ASME (American Society of Mechanical Engineers) is a non-profit organization that continues to develop and maintains nearly 600 codes and standards in a wide range of disciplines. Some of which includes the Boiler and Pressure Vessel Code (BPVC), Elevators and Escalators (A17 Series), Piping and Pipelines (B31 Series), Bioprocessing Equipment (BPE), Nuclear Facility Applications (NQA), Process Performance Test Codes (PTC), and Valves, Flanges, Fittings and Gaskets (B16).

The ASME B16 Standardization of Valves Flanges, Fittings and Gaskets Committee, which operates under ASME’s Board on Pressure Technology Codes and Standards is responsible for standards covering valves, flanges, pipe fittings, gaskets and valve actuators for use in pressure services. The B16 Standards Committee currently meets once a year in various locations throughout the United States. The meeting is generally held in March and is open to the general public.
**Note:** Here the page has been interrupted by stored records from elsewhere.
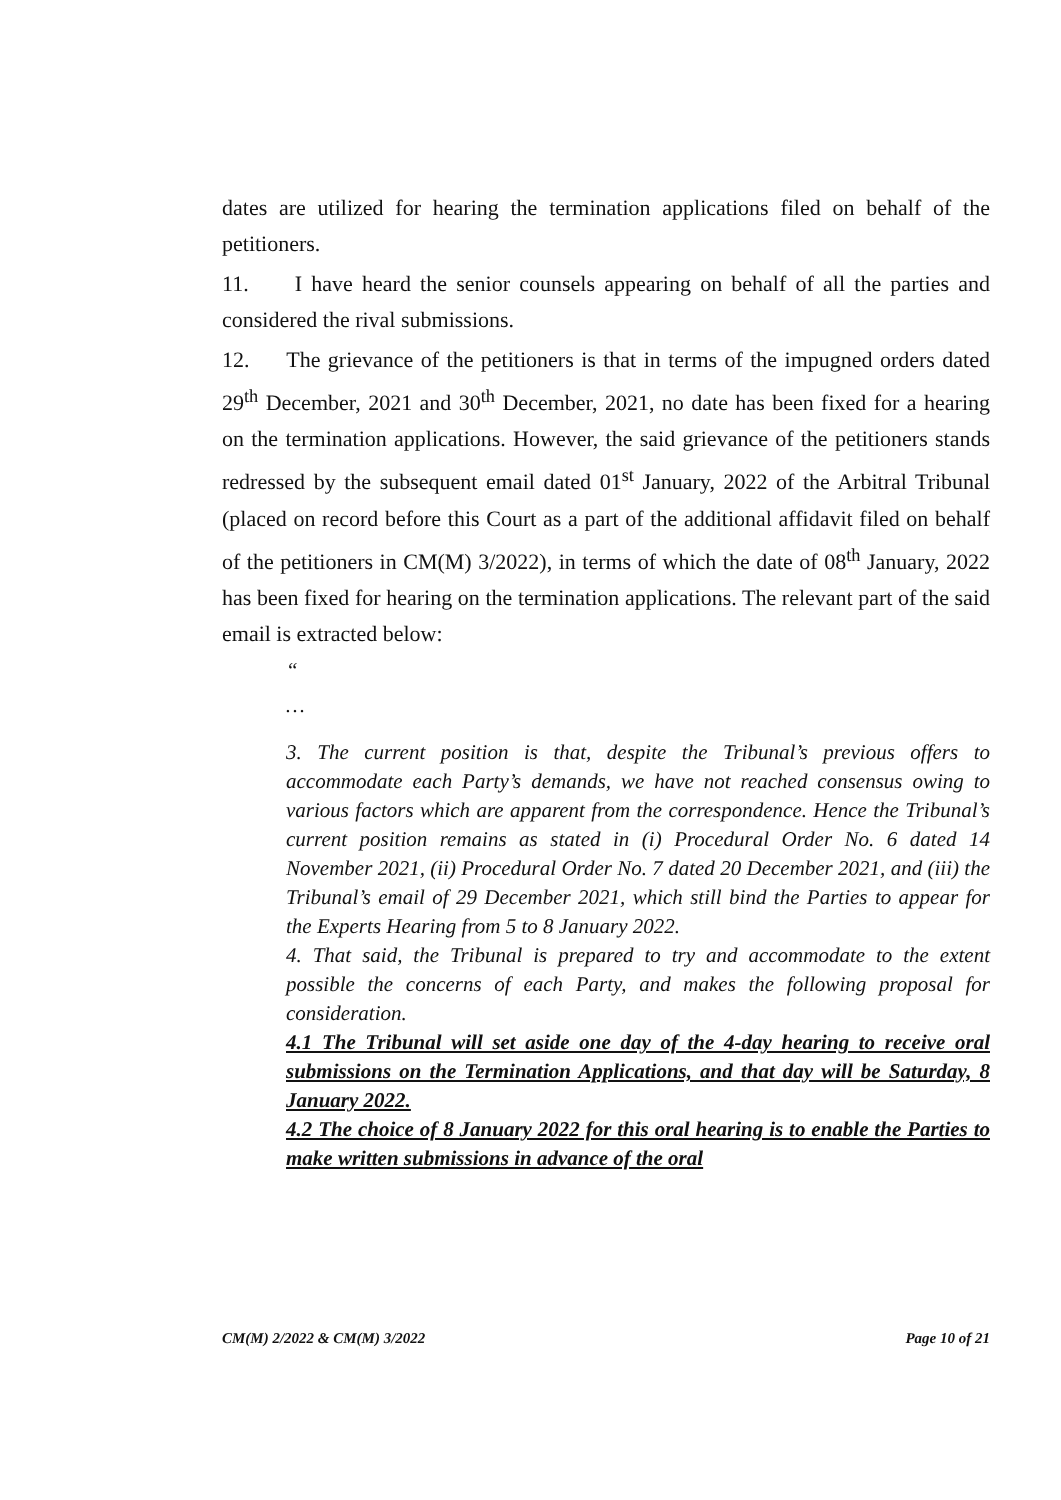dates are utilized for hearing the termination applications filed on behalf of the petitioners.
11. I have heard the senior counsels appearing on behalf of all the parties and considered the rival submissions.
12. The grievance of the petitioners is that in terms of the impugned orders dated 29<sup>th</sup> December, 2021 and 30<sup>th</sup> December, 2021, no date has been fixed for a hearing on the termination applications. However, the said grievance of the petitioners stands redressed by the subsequent email dated 01<sup>st</sup> January, 2022 of the Arbitral Tribunal (placed on record before this Court as a part of the additional affidavit filed on behalf of the petitioners in CM(M) 3/2022), in terms of which the date of 08<sup>th</sup> January, 2022 has been fixed for hearing on the termination applications. The relevant part of the said email is extracted below:
“
…
3. The current position is that, despite the Tribunal’s previous offers to accommodate each Party’s demands, we have not reached consensus owing to various factors which are apparent from the correspondence. Hence the Tribunal’s current position remains as stated in (i) Procedural Order No. 6 dated 14 November 2021, (ii) Procedural Order No. 7 dated 20 December 2021, and (iii) the Tribunal’s email of 29 December 2021, which still bind the Parties to appear for the Experts Hearing from 5 to 8 January 2022.
4. That said, the Tribunal is prepared to try and accommodate to the extent possible the concerns of each Party, and makes the following proposal for consideration.
4.1 The Tribunal will set aside one day of the 4-day hearing to receive oral submissions on the Termination Applications, and that day will be Saturday, 8 January 2022.
4.2 The choice of 8 January 2022 for this oral hearing is to enable the Parties to make written submissions in advance of the oral
CM(M) 2/2022 & CM(M) 3/2022 Page 10 of 21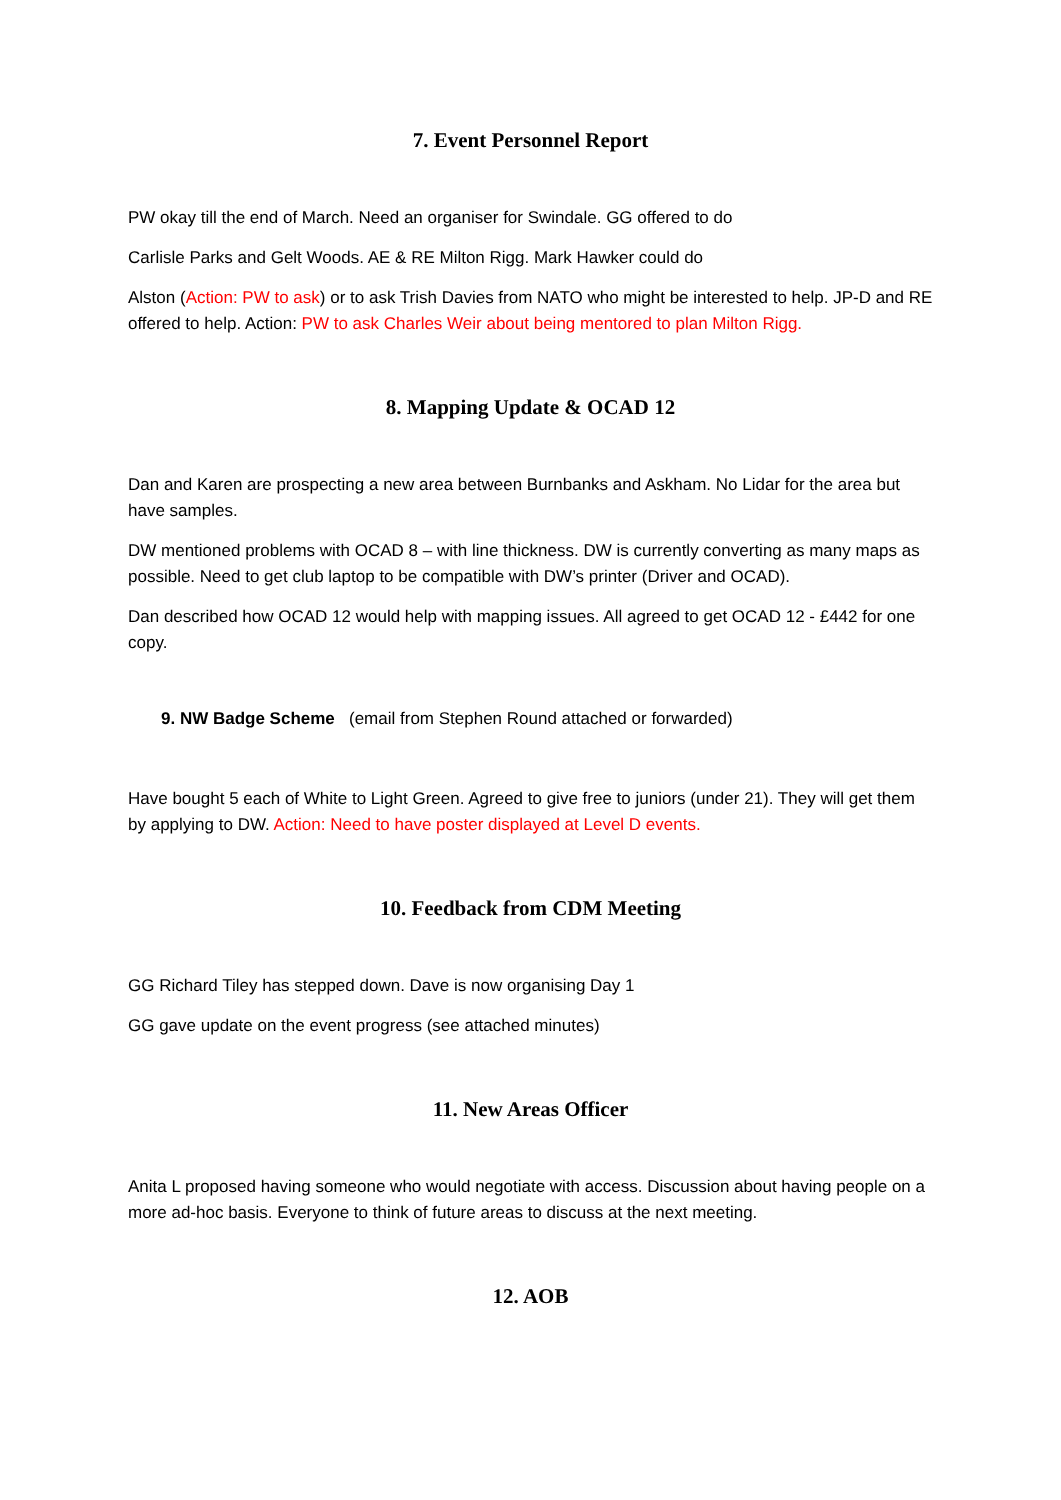7. Event Personnel Report
PW okay till the end of March. Need an organiser for Swindale. GG offered to do
Carlisle Parks and Gelt Woods. AE & RE Milton Rigg. Mark Hawker could do
Alston (Action: PW to ask) or to ask Trish Davies from NATO who might be interested to help. JP-D and RE offered to help. Action: PW to ask Charles Weir about being mentored to plan Milton Rigg.
8. Mapping Update & OCAD 12
Dan and Karen are prospecting a new area between Burnbanks and Askham. No Lidar for the area but have samples.
DW mentioned problems with OCAD 8 – with line thickness. DW is currently converting as many maps as possible. Need to get club laptop to be compatible with DW’s printer (Driver and OCAD).
Dan described how OCAD 12 would help with mapping issues. All agreed to get OCAD 12 - £442 for one copy.
9. NW Badge Scheme (email from Stephen Round attached or forwarded)
Have bought 5 each of White to Light Green. Agreed to give free to juniors (under 21). They will get them by applying to DW. Action: Need to have poster displayed at Level D events.
10. Feedback from CDM Meeting
GG Richard Tiley has stepped down. Dave is now organising Day 1
GG gave update on the event progress (see attached minutes)
11. New Areas Officer
Anita L proposed having someone who would negotiate with access. Discussion about having people on a more ad-hoc basis. Everyone to think of future areas to discuss at the next meeting.
12. AOB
ASME B16 Technical Subcommittees
Membership on the B16 Standards Committee  and its Subordinate groups include a variety of representations from the field in various interest classifications. These interest classifications are; Manufacturer, Distributor, Material Manufacturer, Consumer/User, Designer/Constructor, Regulatory, Insurance/Inspection and General Interest. The B16 Technical Subcommittees under the B16 Standards Committee review and maintain the ASME B16 Standards within their respective scopes.